SRE Weekly Issue #369

Articles

Missing the forest for the trees: the component substitution fallacy

if we focus only on issues with individual components, there’s so much we miss about the nature of failure in our systems.

Lorin Hochstein

The Invisible Success of Near Misses

Will Gallego says that we need to prioritize and incentivize learning from near misses, not just actual incidents.

We’ve made headway into expending energy towards learning from incidents. We’ll be even better off when we can regularly make learning from successes our regular work as well.

Will Gallego

Highway to Ruin: The crash of Southern Airways flight 242

This air crash in 1977 taught us many important lessons including surprising details about the behavior of jet engines in rain.
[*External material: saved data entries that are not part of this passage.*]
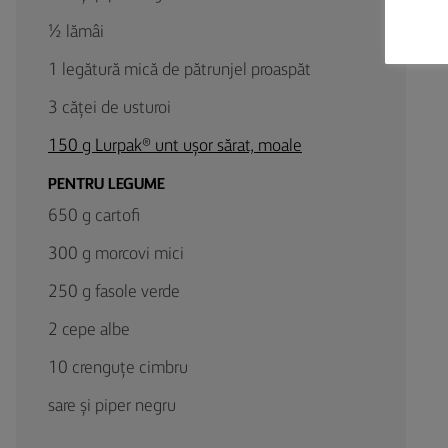
½ lămâi
1 legătură mică de pătrunjel proaspăt
3 căței de usturoi
150 g Lurpak® unt ușor sărat, moale
PENTRU LEGUME
650 g cartofi
300 g morcovi mici
250 g fasole verde
2 cepe albe
10 crenguțe cimbru
sare și piper negru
The water ingestion testing apparatus shown in one of the photos is pretty impressive.

Admiral Cloudberg

Alerting on the User Experience

When your alerts cover systems owned by different teams, who should be on call?

Nathan Lincoln — Honeycomb
Full disclosure: Honeycomb is my employer.

Oxy: Fish/Bumblebee/Splicer subsystems to improve reliability

Cloudflare does some pretty eye-opening things with the network stack and file descriptors, as described in this amusingly-named article.

Quang Luong and Chris Branch

Building a culture of incident response

While ostensibly about security incident response, this article has a lot of useful ideas for improving response to any kind of incident.

Jess Chang — Vanta (for incident.io)

Keep the monolith, but split the workloads

An argument for monoliths over microservices, but with an important caveat: be careful about compartmentalizing your failure domains.